MATERIAL PROVIDED:
::::

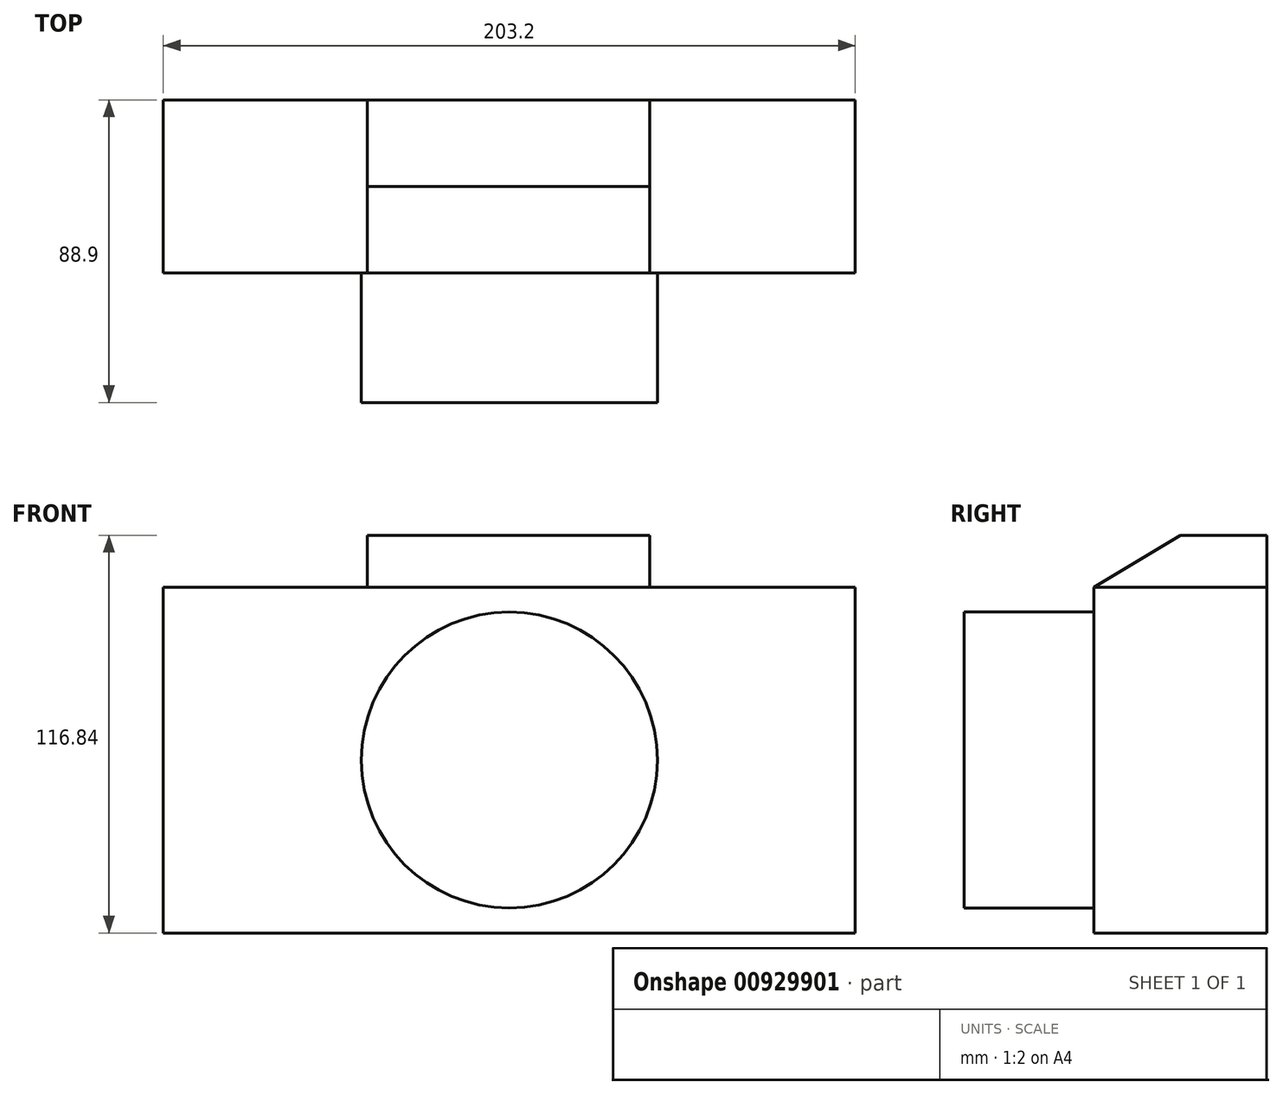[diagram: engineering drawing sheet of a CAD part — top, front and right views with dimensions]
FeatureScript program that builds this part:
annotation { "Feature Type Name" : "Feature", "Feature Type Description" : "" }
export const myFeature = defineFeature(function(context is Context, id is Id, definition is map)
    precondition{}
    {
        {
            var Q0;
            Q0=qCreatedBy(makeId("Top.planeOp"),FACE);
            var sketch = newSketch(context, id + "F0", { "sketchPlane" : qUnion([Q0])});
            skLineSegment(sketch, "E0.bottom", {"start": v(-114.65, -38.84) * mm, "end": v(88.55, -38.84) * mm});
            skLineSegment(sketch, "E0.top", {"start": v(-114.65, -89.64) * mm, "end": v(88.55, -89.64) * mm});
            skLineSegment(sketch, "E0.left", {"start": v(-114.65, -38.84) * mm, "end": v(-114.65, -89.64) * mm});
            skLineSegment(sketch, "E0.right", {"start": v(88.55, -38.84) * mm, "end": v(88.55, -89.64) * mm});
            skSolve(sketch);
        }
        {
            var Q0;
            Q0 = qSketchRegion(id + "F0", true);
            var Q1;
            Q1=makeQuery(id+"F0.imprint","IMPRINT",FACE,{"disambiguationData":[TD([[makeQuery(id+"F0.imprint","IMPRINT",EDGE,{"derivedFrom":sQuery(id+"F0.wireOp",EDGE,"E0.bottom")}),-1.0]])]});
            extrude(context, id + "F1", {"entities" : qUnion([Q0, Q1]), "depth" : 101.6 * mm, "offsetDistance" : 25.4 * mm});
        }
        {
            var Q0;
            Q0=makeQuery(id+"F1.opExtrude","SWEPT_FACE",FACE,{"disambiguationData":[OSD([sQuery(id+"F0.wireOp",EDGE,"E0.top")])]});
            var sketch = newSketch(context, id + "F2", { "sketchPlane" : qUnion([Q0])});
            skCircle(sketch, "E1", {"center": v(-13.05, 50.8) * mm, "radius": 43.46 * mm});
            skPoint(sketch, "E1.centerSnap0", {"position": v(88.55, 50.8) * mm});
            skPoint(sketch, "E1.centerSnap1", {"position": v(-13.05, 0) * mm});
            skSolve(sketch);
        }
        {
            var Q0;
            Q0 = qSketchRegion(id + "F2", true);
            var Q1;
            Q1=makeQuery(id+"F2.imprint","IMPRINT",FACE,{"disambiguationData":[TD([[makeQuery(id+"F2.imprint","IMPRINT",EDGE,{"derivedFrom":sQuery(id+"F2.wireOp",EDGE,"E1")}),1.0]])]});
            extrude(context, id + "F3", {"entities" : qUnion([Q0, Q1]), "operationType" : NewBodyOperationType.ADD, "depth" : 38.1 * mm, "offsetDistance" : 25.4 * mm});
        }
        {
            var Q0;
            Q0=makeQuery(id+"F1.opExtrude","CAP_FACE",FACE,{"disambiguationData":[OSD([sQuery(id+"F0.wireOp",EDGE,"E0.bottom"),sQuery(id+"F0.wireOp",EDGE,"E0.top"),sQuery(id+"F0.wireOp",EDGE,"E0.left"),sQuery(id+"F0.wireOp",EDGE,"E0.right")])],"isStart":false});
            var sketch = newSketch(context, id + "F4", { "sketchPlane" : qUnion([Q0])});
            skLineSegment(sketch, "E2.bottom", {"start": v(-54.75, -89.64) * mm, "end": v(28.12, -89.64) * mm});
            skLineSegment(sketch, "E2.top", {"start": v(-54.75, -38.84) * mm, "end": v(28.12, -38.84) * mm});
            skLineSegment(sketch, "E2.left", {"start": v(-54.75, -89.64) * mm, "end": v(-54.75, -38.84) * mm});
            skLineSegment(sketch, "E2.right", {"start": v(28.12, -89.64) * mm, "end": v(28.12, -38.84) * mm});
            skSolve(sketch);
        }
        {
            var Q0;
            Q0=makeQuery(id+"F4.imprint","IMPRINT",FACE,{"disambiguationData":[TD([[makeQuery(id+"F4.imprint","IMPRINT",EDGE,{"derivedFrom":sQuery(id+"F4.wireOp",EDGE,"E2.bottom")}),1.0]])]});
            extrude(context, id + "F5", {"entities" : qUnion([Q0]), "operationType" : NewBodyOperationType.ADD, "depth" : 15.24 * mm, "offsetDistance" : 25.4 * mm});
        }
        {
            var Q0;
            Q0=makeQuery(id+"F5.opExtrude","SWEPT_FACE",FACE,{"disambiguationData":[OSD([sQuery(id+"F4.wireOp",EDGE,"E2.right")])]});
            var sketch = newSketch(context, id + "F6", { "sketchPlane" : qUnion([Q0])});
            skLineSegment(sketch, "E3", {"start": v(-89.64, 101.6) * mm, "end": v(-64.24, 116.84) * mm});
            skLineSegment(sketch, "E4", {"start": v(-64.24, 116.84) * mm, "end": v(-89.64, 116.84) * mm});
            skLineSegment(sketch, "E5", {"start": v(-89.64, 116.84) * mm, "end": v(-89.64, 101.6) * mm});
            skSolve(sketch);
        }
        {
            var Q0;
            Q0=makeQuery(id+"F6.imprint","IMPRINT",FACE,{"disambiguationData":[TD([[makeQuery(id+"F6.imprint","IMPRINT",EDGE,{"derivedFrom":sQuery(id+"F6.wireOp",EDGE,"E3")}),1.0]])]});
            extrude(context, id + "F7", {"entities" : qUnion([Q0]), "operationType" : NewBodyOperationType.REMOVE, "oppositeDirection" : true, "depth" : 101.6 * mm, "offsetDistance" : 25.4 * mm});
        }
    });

::::

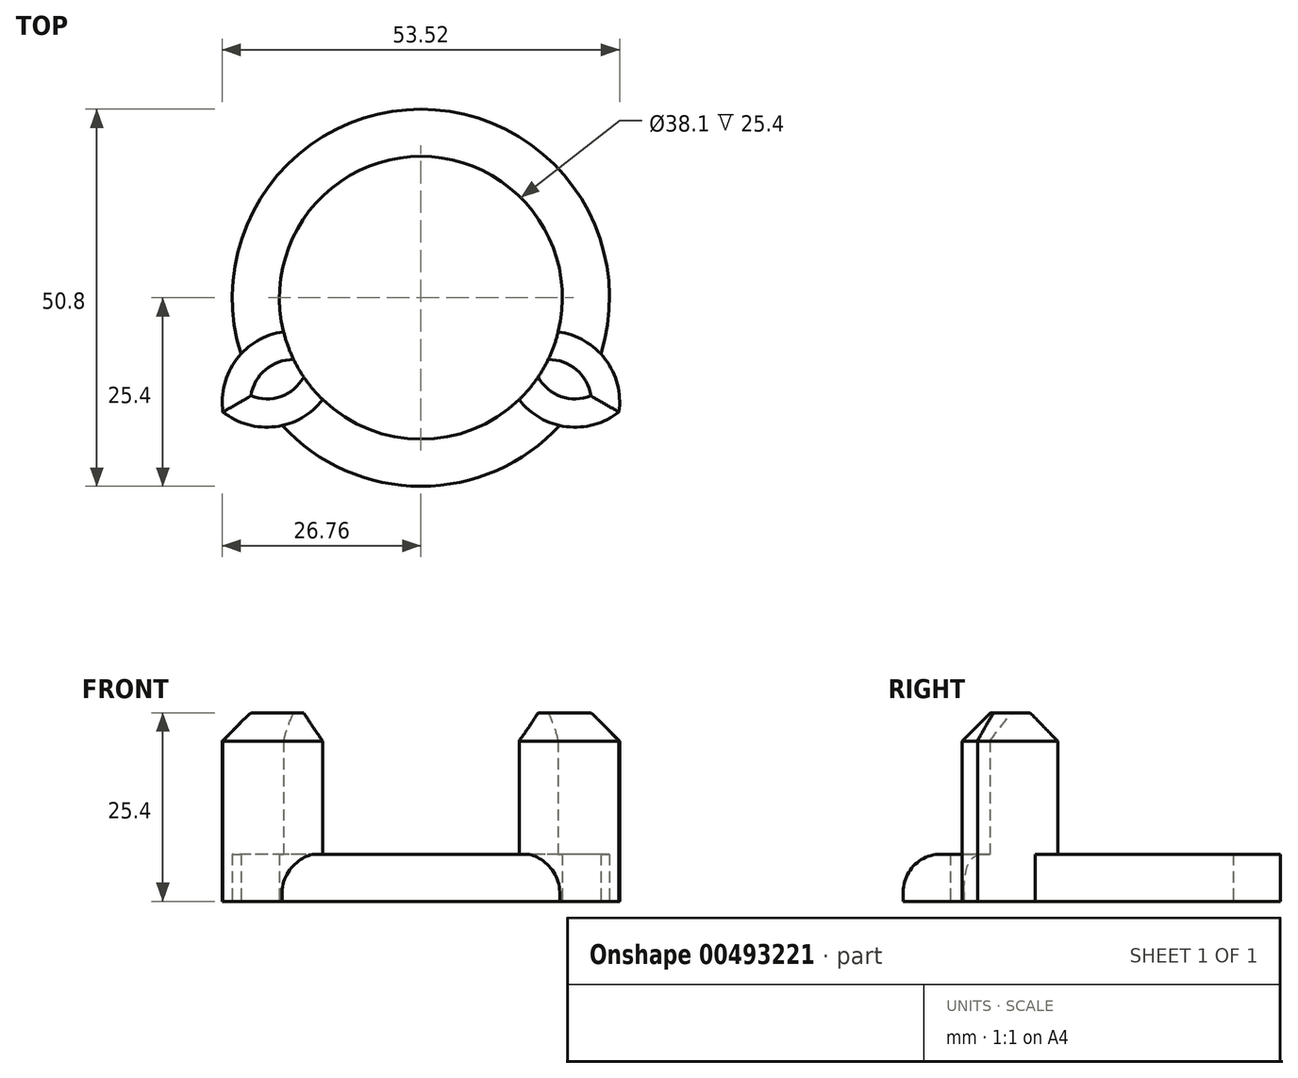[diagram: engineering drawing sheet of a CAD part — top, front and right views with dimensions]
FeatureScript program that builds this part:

::::

EXERCISE PROMPT:
Give only the number of lines in the entries above that contain the string "newSketch".

SOLUTION FOR THIS EXERCISE:
4